Seringkali dia datang di workshopku yang serius, membawa balatentara anak-anak, memporakporandakan apa saja yang ada... menganggap dunia adalah tempat terindah buat bermain,  berekspresi... dokterdokteran... pasarpasaran... rumahrumahan... sekolahsekolahan... seperti itu, dengan benda-benda yang sama, alat-alat yang sama, dimana aku selalu menggunakannya tuk bekerja.

"Mas...mas...aku udah bisa menggambar huruf A,B,C!!!" teriaknya suatu hari. Sobekan kertas bergambar abjad-abjad morakmarik diperlihatkan justru ketika aku sangat serius mempersiapkan kerjaku... Mau tak mau aku geli juga melihat coretmoret yang nyeni ditangannya. Ha..ha..ha..aku sering tenggelam disitu, mengajarinya "menggambar" huruf demi huruf... hingga lupa pekerjaanku yang terbengkalai bisa bawa petaka.

"Mas...mas..."
Kini dia datang lagi. Tubuhnya basah kuyup. Air menetes deras dari ujung-ujung bajunya. Membasahi workshopku... mematahkan konsentrasiku. Tapi dengan riang dia mencipratiku... mengajak bermain, membuat jejak-jejak... membuat tetes-tetes ditiap sudut tanpa sisa.

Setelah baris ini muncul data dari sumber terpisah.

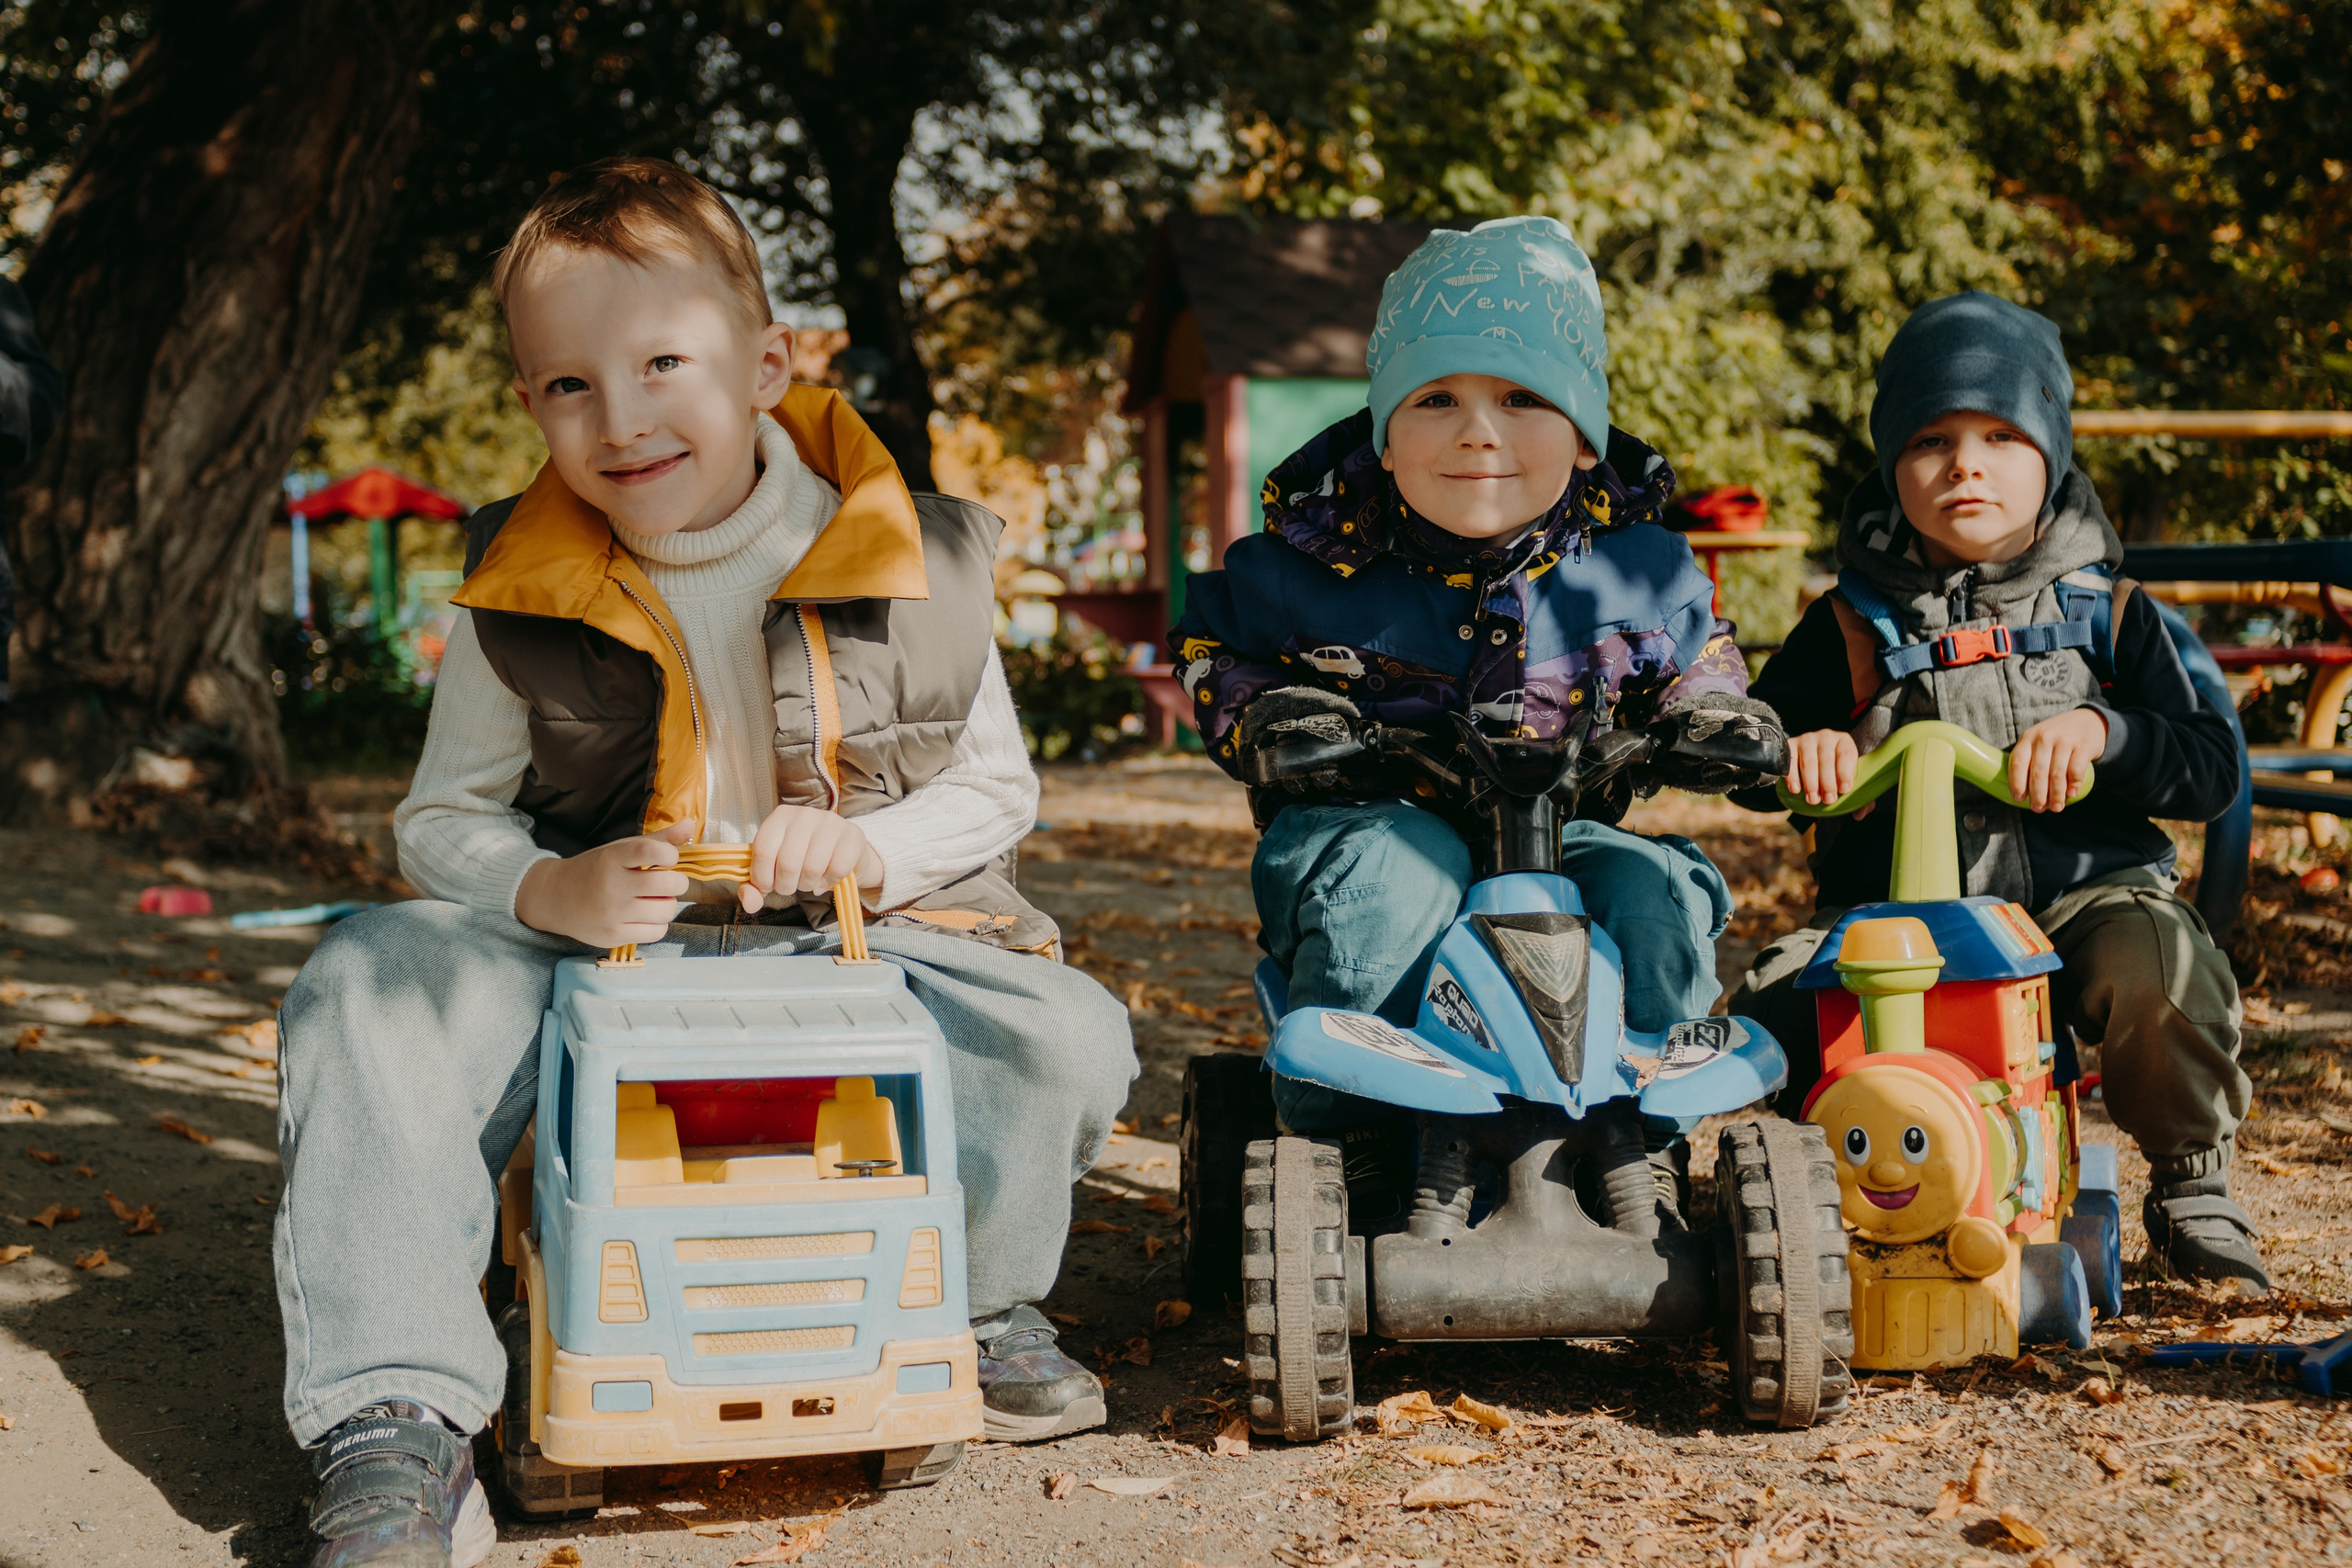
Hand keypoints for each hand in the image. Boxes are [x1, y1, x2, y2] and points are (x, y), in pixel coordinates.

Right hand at [514, 821, 693, 946]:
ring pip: (666, 911)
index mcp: (612, 858)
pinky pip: (657, 932)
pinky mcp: (612, 936)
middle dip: (677, 882)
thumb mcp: (620, 849)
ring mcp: (611, 913)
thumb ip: (656, 840)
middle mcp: (611, 885)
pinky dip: (658, 924)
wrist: (554, 897)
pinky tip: (645, 916)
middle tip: (667, 882)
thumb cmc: (595, 870)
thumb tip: (690, 825)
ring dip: (667, 905)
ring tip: (653, 899)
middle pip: (668, 885)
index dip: (669, 854)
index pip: (650, 851)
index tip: (668, 858)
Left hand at [741, 804, 883, 912]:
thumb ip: (755, 887)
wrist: (843, 851)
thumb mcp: (775, 868)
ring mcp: (830, 823)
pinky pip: (837, 870)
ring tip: (808, 882)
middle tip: (791, 886)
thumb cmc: (804, 858)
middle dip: (786, 886)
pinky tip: (825, 880)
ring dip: (807, 885)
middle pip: (788, 863)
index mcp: (780, 816)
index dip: (762, 877)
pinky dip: (829, 882)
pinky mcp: (853, 835)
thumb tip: (749, 904)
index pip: (763, 850)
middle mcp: (804, 814)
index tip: (768, 885)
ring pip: (812, 868)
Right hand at [1786, 729, 1859, 805]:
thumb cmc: (1835, 773)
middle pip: (1826, 759)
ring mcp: (1806, 740)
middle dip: (1827, 781)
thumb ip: (1859, 798)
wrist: (1813, 757)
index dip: (1845, 772)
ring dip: (1810, 782)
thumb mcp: (1847, 780)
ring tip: (1812, 799)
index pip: (1846, 754)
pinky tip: (1795, 789)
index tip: (1844, 790)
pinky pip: (1790, 761)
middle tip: (1828, 800)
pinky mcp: (1790, 745)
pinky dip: (1792, 776)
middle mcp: (1826, 737)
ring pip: (1809, 762)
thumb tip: (1859, 815)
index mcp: (1844, 742)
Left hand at [2010, 707, 2106, 811]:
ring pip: (2057, 775)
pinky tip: (2071, 794)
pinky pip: (2076, 771)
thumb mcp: (2038, 742)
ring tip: (2056, 807)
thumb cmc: (2057, 739)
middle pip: (2038, 773)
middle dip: (2038, 795)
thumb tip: (2024, 794)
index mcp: (2028, 738)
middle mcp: (2045, 737)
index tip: (2019, 798)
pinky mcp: (2083, 746)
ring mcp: (2065, 740)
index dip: (2017, 783)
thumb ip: (2030, 760)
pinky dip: (2073, 785)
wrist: (2088, 721)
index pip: (2018, 762)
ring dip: (2056, 795)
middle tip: (2038, 809)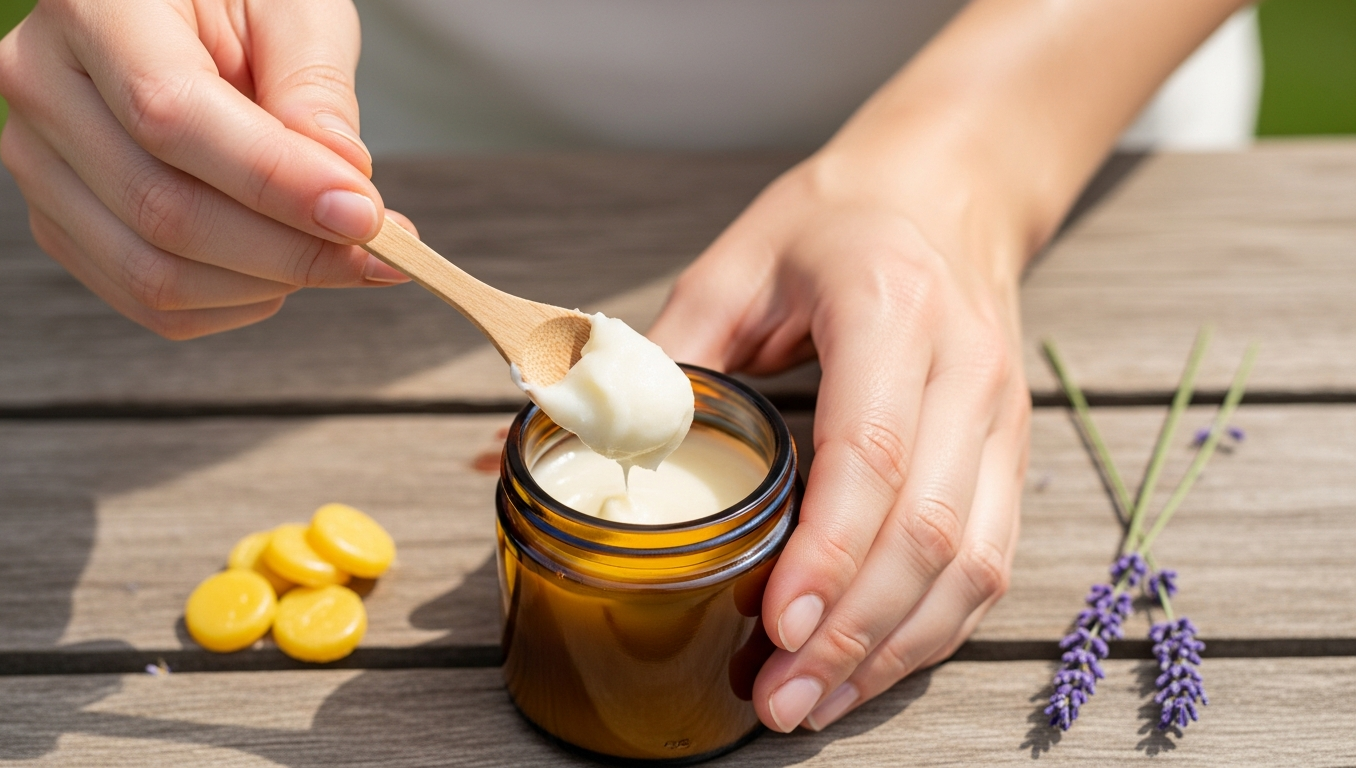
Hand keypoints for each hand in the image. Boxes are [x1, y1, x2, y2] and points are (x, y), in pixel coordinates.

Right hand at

"Mas...mas...aku udah mandi. Coba cium...! Wangi, kan?" katanya ceria dikesempatan lain. Dia memeluk, lalu mencoba duduk dipangkuanku, menikmati kenyamanan...

"Mas..mas..."
Lagi-lagi dia datang. Mahluk kecil yang biasanya ceria ini kini menangis, berharap aku menentramkannya... mengembalikan dunianya... keceriaan-nya... yang masih sempurna apa adanya.

Hmm...bukankah pada saat-saat seperti itu seharusnya kita telah menjadi dewasa? Lebih dewasa?